* _VORLIEGENDER TEXTAUSZUG_:
* * * * * * *

Und schon wieder führte es uns ans Berliner Spreeufer. Nicht der Weg war das Ziel, vielmehr stand ein Interview mit Andi Deris und Michael Weikath von Helloween auf dem Plan, das anlässlich der kommenden Veröffentlichung des neuen Albums "My Gog Given Right" im NHOW Hotel stattfinden sollte. Doch bevor ich das überaus moderne Hotel in Pink überhaupt betreten konnte, musste ich mich durch abertausend Schaulustige wühlen, die den kläglichen Resten der Berliner Mauer ihre Aufwartung machen wollten.

Vorbei an Horden asiatischer Fotografen, immer auf Tuchfühlung mit dem drei Meter hohen und latent hässlichen Betonwurm, schlängelte ich mich langsam aber sicher in Richtung Oberbaumbrücke, dem Dreh- und Angelpunkt des größten - täglich wiederkehrenden - Massenauflaufs im Herzen Berlins. Obwohl ich kurz vor dem Interview nur noch Gedanken für Helloween fassen konnte, füllte ich die mir verbleibende Zeit mit der Beobachtung des betrügerischen Treibens der fantastisch organisierten Hütchenspieler aus, die im Schatten der Mauer im Minutentackt gutgläubigen Berlin-Touristen die Scheinchen aus der Tasche zogen.

* * * * * * *

* _QUELLDATEN_:

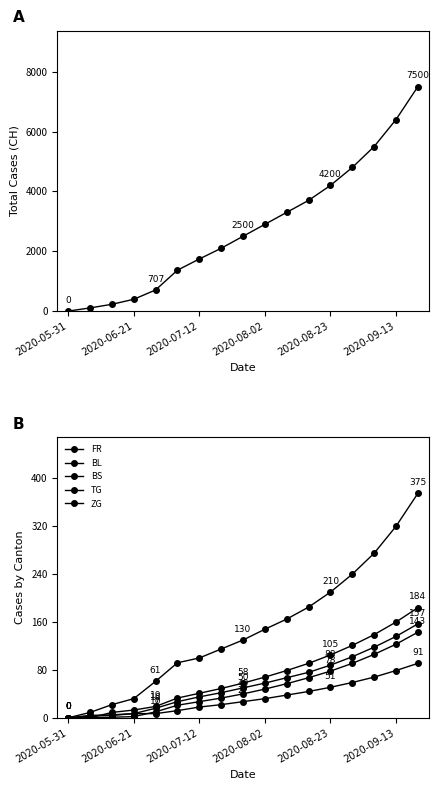

Between 8 and 2020-06-21, which is larger?

8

* * * * * * *

* _AUFGABEN UND ÜBUNGEN_:
1. In welchem Hotel sollte laut dem Textauszug das Interview mit Andi Deris und Michael Weikath stattfinden?
2. Erklären Sie anhand des Textauszugs, warum sich die erzählende Person vor dem Betreten des Hotels erst durch eine Menschenmenge wühlen musste.

* _ERGEBNISSE JE AUFGABE_:
1. Im NHOW Hotel.

2. Vor dem Hotel drängten sich abertausend Schaulustige, die den kläglichen Resten der Berliner Mauer ihre Aufwartung machen wollten. Erst nachdem sie sich durch diese Menge gewühlt hatte, konnte die erzählende Person das Hotel betreten.